Estoy solo, en la biblioteca
de mi casa. Mientras todos duermen, unos vecinos no paran de escuchar reggaetón
y conversan animosamente. La ventana está cerrada, pero a ratos me es difícil
concentrarme. Leo Desayuno con John Lennon, unas memorias del periodista
musical estadounidense Robert Hilburn cuya lectura me tiene embriagado en estos
días de encierro.
A pesar de los beats
que retumban en la ventana, logro llegar a un capítulo en el que Hilburn
recuerda una entrevista que le hizo a Stevie Wonder, a quien había escuchado en
un concierto en 1972. Wonder (quien perdió la vista a pocos días de haber nacido) ya era un artista reconocido y en ese concierto
empezó a experimentar con el funk, algo que a sus seguidores no les agradó en
lo absoluto, pero que a Hilburn le generó bastante interés. Por eso, gestionó una
entrevista con él, acordaron encontrarse en una cafetería y Wonder llegó tarde,
acompañado de dos asistentes y minutos antes de que el periodista se marchara.
Superado el impase, empezaron a conversar y Wonder, al escuchar a Hilburn
pedirle algo a la camarera, le pidió entusiasmado que dijera algo más. El
periodista no supo qué más decir, solo atinó a leer el menú y el entusiasmo de
Wonder aumentó, la voz de Hilburn era idéntica a la de su hermano Milton.
"Mirad si la voz de
Robert no se parece a la de Milton", les dijo a sus dos asistentes y ellos
se rieron, comprobando que, efectivamente, sí era la voz de Milton.
En ese momento retrocedo más
de veinte años, a la biblioteca del barrio. Frente a mí está sentado un hombre ciego, alto y rubio. Es de mañana, el sol se mete por la ventana y con ceremoniosa lentitud el hombre saca de su bolso una
carpeta amarilla en la que hay varios textos en braille y algunas revistas que
me pasa con cuidado, como si fueran su más valiosa posesión. Me pide que se las
lea y yo, con esa voz destemplada con que canto en las reuniones familiares,
comienzo a leer. El hombre no deja de apoyar sus manos en la mesa, alza la
cabeza y se queda en completo silencio. Su rostro se ilumina y una leve sonrisa
se dibuja en sus labios, como si cada palabra cobrara vida en el vacío. No
importa si las noticias son perturbadoras, su rostro no para de iluminarse y él
sigue escuchándome atento. En el inmenso silencio de la biblioteca mi voz es un
susurro, pero para él suena fuerte.
No tengo que leerle muchas
páginas, a veces con una sola le basta. El mismo ritual se repite cada mañana,
aunque luego se hace intermitente y de un momento a otro aquel hombre deja de
ir a la biblioteca, ya no vuelvo a verlo caminar a tientas por entre las mesas,
ni su rostro iluminándose con cada palabra que le leía.

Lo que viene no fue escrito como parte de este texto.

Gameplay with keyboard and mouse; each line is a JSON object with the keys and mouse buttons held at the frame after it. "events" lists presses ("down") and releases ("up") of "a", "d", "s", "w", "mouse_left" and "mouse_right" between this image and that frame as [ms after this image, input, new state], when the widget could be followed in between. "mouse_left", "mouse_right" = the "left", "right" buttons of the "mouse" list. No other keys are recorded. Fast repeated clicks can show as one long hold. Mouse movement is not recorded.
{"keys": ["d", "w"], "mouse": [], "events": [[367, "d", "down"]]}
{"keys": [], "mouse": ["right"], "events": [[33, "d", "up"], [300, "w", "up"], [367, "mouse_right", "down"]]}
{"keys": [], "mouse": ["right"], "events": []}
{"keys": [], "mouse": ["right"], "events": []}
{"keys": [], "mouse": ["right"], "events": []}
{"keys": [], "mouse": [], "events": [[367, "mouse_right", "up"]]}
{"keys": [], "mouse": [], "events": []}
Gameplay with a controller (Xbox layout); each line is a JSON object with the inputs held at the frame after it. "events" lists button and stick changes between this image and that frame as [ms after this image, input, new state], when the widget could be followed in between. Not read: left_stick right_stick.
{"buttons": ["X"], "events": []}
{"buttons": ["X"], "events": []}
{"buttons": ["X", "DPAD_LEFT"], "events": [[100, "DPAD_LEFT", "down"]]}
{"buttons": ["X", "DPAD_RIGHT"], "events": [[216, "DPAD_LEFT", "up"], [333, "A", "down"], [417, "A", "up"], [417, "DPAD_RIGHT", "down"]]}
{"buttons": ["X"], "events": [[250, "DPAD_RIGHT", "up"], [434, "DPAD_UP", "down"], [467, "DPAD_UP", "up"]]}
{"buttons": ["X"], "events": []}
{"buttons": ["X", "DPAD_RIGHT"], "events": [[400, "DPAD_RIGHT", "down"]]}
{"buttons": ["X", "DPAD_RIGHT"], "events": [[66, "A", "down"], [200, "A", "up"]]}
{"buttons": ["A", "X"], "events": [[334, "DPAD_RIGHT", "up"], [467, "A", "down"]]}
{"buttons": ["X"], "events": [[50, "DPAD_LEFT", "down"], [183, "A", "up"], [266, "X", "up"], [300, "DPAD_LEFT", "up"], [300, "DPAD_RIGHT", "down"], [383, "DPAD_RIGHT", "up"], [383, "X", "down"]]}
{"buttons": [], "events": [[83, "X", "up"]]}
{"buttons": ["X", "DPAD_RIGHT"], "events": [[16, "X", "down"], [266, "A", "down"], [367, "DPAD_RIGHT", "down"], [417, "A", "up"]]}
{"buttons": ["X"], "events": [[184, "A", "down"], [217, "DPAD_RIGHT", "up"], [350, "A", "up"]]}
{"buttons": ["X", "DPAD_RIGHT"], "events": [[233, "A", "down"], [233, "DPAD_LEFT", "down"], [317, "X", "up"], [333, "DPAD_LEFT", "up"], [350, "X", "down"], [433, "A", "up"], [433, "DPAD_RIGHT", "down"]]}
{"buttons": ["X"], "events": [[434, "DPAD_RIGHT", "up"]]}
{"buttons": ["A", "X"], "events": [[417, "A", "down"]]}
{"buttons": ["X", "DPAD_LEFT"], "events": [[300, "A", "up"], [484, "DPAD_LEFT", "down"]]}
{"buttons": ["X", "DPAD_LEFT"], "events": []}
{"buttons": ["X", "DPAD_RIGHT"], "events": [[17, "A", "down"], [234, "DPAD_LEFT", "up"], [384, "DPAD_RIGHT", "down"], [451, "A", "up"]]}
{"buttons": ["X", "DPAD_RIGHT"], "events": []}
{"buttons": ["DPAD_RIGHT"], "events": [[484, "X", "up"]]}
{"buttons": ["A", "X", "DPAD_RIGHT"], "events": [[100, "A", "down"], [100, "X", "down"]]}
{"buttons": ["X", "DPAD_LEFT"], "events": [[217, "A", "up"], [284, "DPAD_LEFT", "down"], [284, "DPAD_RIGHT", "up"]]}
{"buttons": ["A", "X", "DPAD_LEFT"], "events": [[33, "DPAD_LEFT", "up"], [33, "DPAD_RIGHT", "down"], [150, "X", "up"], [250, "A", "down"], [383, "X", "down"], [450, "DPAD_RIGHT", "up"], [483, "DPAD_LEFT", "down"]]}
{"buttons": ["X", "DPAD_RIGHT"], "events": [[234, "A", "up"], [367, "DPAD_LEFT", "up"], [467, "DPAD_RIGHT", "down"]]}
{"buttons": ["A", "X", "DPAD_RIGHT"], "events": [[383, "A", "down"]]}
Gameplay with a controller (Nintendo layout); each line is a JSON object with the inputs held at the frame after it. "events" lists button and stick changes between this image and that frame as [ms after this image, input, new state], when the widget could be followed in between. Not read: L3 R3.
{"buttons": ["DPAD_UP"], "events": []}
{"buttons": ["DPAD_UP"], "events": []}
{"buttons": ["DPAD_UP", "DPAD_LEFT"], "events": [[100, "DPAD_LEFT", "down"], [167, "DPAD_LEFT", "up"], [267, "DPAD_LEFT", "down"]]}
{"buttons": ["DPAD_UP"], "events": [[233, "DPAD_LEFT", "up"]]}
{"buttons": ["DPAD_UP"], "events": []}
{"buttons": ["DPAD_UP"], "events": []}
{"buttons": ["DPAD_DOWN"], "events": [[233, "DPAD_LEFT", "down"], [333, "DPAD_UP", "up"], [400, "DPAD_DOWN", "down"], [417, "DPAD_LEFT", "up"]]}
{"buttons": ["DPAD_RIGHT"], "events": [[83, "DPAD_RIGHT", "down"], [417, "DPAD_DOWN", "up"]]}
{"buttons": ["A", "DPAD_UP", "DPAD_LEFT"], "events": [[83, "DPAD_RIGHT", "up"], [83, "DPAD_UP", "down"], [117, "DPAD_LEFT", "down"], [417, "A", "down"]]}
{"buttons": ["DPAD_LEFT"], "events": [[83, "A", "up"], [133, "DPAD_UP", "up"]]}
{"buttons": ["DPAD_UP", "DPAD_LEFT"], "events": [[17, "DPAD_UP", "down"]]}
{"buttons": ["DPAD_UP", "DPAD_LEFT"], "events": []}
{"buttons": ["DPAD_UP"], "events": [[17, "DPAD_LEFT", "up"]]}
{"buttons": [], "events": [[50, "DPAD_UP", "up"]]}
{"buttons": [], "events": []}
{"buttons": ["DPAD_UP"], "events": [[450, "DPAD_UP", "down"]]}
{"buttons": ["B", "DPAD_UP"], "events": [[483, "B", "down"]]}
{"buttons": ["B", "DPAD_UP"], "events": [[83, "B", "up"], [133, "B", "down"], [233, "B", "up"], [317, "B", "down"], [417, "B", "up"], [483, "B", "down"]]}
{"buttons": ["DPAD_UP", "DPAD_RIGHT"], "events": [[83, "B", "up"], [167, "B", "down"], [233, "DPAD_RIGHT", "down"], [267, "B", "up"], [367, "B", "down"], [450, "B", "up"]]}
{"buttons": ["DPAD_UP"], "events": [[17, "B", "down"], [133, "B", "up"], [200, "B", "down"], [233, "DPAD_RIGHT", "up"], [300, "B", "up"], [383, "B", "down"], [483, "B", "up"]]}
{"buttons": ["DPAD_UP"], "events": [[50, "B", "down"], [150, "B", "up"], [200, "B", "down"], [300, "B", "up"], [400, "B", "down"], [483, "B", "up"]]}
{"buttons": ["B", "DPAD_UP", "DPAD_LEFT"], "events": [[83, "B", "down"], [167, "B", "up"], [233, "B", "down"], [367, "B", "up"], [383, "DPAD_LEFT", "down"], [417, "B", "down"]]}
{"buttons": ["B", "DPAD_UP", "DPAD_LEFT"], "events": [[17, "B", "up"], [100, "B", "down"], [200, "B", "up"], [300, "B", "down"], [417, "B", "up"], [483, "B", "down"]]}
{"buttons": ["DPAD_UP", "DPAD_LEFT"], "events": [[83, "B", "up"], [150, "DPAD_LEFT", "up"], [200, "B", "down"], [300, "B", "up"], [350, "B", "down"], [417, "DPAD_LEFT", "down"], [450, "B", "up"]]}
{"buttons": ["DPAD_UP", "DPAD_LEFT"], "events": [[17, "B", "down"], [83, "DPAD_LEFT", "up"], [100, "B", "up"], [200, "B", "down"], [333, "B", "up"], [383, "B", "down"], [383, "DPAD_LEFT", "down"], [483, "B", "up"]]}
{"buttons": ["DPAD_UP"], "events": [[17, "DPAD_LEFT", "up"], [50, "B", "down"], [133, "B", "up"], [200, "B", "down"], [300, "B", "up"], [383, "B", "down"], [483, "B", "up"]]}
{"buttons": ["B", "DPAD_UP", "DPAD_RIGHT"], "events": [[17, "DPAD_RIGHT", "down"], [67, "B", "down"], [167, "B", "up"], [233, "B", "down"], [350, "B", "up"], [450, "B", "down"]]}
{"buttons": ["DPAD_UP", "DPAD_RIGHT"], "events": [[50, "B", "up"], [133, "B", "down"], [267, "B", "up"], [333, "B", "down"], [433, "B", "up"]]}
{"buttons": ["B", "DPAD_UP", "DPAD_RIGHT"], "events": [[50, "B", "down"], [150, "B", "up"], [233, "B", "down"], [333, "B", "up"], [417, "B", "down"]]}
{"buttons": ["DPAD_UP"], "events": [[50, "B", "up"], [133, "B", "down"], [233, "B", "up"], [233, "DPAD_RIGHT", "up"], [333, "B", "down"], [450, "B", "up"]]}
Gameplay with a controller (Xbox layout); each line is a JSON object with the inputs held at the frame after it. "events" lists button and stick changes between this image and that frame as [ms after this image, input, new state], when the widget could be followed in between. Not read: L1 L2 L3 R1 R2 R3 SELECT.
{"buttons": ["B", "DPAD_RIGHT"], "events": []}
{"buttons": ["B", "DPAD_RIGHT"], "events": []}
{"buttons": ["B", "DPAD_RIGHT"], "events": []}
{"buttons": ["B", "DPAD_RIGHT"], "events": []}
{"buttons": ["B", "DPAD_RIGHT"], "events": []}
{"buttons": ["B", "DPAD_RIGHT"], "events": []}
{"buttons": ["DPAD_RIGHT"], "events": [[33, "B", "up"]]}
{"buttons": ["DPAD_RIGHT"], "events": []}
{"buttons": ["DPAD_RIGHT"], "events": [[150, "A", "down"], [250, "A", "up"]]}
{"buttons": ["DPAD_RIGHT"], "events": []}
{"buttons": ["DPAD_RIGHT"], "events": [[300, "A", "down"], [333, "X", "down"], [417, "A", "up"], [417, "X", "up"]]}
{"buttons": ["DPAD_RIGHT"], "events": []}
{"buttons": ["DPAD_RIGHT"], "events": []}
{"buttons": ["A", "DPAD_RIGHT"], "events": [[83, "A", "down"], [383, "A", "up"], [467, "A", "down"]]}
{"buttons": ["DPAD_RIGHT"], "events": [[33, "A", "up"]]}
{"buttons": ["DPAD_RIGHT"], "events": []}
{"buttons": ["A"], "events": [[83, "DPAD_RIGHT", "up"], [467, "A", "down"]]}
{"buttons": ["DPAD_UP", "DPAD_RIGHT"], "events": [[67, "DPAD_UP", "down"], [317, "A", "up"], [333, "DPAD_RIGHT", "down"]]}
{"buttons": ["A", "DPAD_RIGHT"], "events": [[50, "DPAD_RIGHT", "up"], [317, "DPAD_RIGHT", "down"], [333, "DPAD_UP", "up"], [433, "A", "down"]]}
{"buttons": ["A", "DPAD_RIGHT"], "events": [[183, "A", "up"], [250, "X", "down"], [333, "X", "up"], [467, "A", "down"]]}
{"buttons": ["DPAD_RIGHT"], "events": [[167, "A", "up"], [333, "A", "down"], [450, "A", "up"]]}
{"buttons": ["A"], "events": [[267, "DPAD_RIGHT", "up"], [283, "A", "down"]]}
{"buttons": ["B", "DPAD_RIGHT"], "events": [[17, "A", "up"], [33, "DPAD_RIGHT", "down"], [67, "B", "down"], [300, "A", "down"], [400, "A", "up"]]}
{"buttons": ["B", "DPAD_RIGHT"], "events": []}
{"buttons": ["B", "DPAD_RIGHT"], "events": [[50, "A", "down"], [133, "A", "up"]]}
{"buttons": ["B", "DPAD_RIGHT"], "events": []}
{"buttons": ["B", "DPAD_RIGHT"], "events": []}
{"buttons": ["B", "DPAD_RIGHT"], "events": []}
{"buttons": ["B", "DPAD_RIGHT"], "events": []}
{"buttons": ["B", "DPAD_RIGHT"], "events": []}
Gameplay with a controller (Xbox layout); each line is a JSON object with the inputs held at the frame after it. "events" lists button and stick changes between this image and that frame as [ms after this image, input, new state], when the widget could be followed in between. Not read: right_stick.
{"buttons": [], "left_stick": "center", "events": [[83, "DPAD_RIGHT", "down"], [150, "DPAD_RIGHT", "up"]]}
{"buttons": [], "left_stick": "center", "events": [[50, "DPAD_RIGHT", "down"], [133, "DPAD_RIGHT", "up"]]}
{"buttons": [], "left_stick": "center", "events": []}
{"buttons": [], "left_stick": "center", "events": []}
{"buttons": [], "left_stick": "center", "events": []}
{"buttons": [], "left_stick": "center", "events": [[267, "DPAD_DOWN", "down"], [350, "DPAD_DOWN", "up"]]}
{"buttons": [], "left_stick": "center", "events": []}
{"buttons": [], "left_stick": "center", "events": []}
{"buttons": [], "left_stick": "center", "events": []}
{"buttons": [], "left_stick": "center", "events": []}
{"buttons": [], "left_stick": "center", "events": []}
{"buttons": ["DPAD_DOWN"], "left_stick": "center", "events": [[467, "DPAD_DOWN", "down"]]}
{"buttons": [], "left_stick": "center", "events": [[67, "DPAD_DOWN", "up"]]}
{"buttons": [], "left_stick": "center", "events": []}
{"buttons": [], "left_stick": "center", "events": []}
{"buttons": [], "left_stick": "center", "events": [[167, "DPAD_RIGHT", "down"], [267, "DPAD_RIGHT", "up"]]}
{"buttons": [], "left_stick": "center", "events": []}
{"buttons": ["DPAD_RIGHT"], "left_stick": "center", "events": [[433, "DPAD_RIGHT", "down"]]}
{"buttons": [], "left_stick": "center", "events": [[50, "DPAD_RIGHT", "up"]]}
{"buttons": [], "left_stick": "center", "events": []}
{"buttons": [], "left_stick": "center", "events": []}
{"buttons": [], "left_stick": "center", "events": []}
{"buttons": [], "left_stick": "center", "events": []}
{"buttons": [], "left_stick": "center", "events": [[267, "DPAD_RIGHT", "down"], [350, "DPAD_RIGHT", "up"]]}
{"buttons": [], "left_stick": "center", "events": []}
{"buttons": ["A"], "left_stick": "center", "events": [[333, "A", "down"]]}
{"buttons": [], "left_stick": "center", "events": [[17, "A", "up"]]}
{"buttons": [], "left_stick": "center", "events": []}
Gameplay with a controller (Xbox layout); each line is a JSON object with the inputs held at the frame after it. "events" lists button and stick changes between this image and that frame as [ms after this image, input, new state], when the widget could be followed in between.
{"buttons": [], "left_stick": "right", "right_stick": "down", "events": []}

Abro y cierro los ojos. Siento
escalofríos. Desconcertado, trato de explicarme qué tiene que ver la alegría de
Stewie Wonder al escuchar a Robert Hilburn hablar igual a su hermano, con mi
lectura matutina y en voz alta a aquel hombre que llegaba a la biblioteca del
barrio. Dejo de escuchar la música de los vecinos y recuerdo otras lecturas en
voz alta: mi mamá leyéndome cuentos antes de irme a dormir, la profesora de español
que caminaba lentamente por el salón mientras leía El coronel no tiene quien
le escriba, un grupo de personas leyendo en voz alta un poema de Mara
Agudelo en la biblioteca de Bello, Aurita López leyendo Los versos del
capitán de Neruda en el Jardín Botánico.
Un viejo amor me dijo que
cuando alguien lee en voz alta, revela el poder secreto de las palabras, y yo agrego que le da forma a sus pensamientos. Así que Stevie Wonder al
escuchar la voz de Hilburn, o aquel hombre a quien yo le leía en voz alta cada
mañana, no sólo les daban forma a sus pensamientos, así corrieran veloces y
entre tinieblas, sino también a sus recuerdos, fueran luminosos o grises. Ese
es el poder de la voz: ser luz en el silencio.
Retomo la lectura, pero antes
de seguir, tomo aire y me quedo en silencio unos segundos. La música suena con
más volumen y, sin más, empiezo a leer en voz alta.
*Este artículo fue escrito
durante la cuarentena, aquel momento aciago que trató de ser llevadero gracias
a algunos libros, entre ellos el de Robert Hilburn, testigo privilegiado de la
historia del rock y cuyas memorias son un relato apasionado y detallado de esa
música que cambió al mundo para siempre.